What is needed. Exclude all pictures from your copy of the data below, which should otherwise match exactly.

Data supplied.
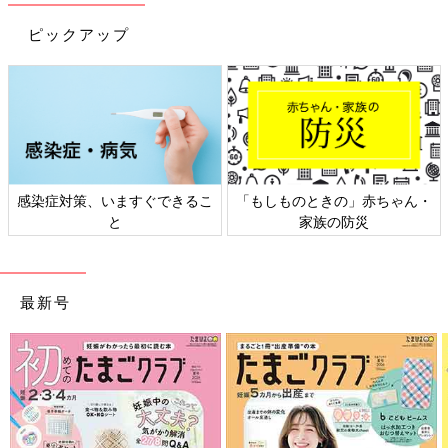
いっちゃんさんは「ワークジャケット」と「デニムキャロットパ
ンツ」を購入。まるでセットアップのようなコーデで、かっこい
ピックアップ
いですよね！深いネイビーカラーもサマになっていてオシャレ♪
お二人ともとってもお似合いですね。
ゆったり具合のこなれ感が◎「デニムパンツ」
感染症対策、いますぐできるこ
「もしものときの」赤ちゃん・
と
家族の防災
最新号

Task response.
いっちゃんさんは「ワークジャケット」と「デニムキャロットパ
ンツ」を購入。まるでセットアップのようなコーデで、かっこい
ピックアップ
いですよね！深いネイビーカラーもサマになっていてオシャレ♪
お二人ともとってもお似合いですね。
ゆったり具合のこなれ感が◎「デニムパンツ」
感染症対策、いますぐできるこ
「もしものときの」赤ちゃん・
と
家族の防災
最新号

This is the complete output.